### Required action
In this material, which lines include the string "back"? Show them.

### Exercise inputs
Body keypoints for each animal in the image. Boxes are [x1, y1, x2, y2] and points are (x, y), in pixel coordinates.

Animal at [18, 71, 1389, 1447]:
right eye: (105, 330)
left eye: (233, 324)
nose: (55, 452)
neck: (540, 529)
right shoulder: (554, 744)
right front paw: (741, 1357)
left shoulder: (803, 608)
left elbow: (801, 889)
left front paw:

...

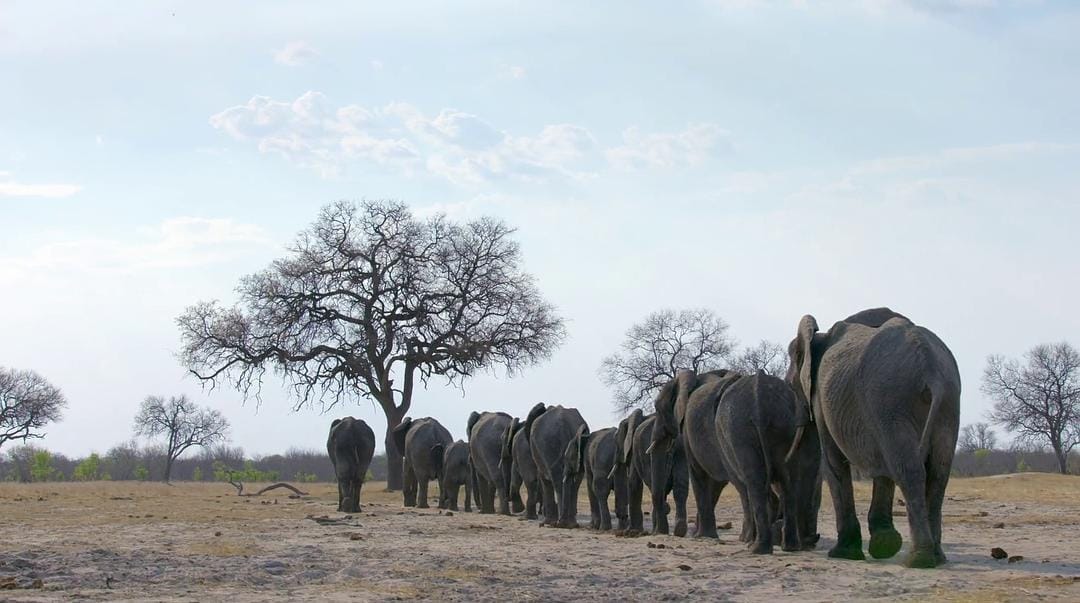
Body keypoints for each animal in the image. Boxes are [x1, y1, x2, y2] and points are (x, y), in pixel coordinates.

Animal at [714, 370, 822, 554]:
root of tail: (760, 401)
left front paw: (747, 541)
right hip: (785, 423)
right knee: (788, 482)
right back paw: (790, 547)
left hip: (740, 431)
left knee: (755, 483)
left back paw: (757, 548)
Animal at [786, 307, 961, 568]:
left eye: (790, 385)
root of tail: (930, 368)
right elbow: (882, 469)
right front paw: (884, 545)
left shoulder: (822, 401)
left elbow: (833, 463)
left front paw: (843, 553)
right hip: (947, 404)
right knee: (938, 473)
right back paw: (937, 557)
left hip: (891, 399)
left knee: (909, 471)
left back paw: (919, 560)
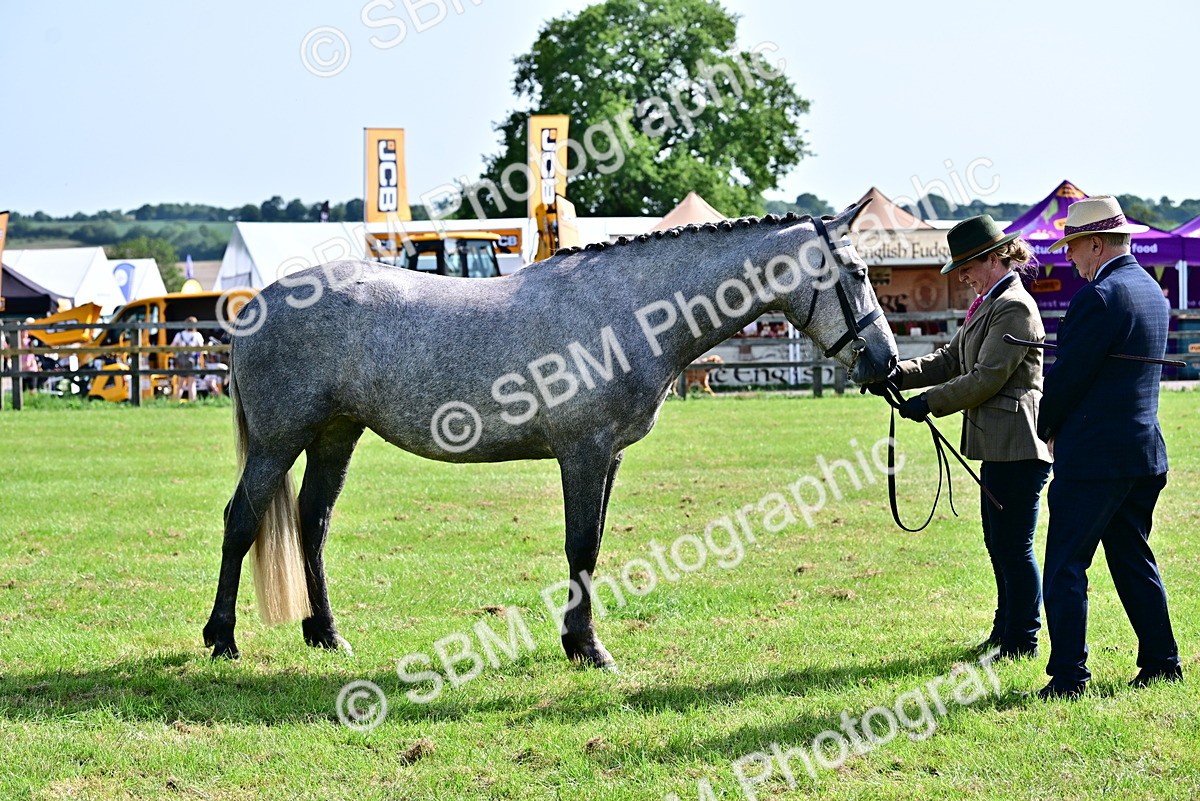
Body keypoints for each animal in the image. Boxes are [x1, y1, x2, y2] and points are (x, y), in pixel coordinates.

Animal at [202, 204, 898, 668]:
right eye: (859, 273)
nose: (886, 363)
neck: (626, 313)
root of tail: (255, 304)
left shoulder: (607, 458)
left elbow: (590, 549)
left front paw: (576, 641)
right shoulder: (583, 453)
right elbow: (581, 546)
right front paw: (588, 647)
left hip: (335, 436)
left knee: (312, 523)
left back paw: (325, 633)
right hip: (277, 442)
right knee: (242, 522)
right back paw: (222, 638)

### Output for this task
right back paw: (790, 547)
left back paw: (757, 548)
right back paw: (937, 557)
left back paw: (919, 560)
left back paw: (325, 633)
right back paw: (222, 638)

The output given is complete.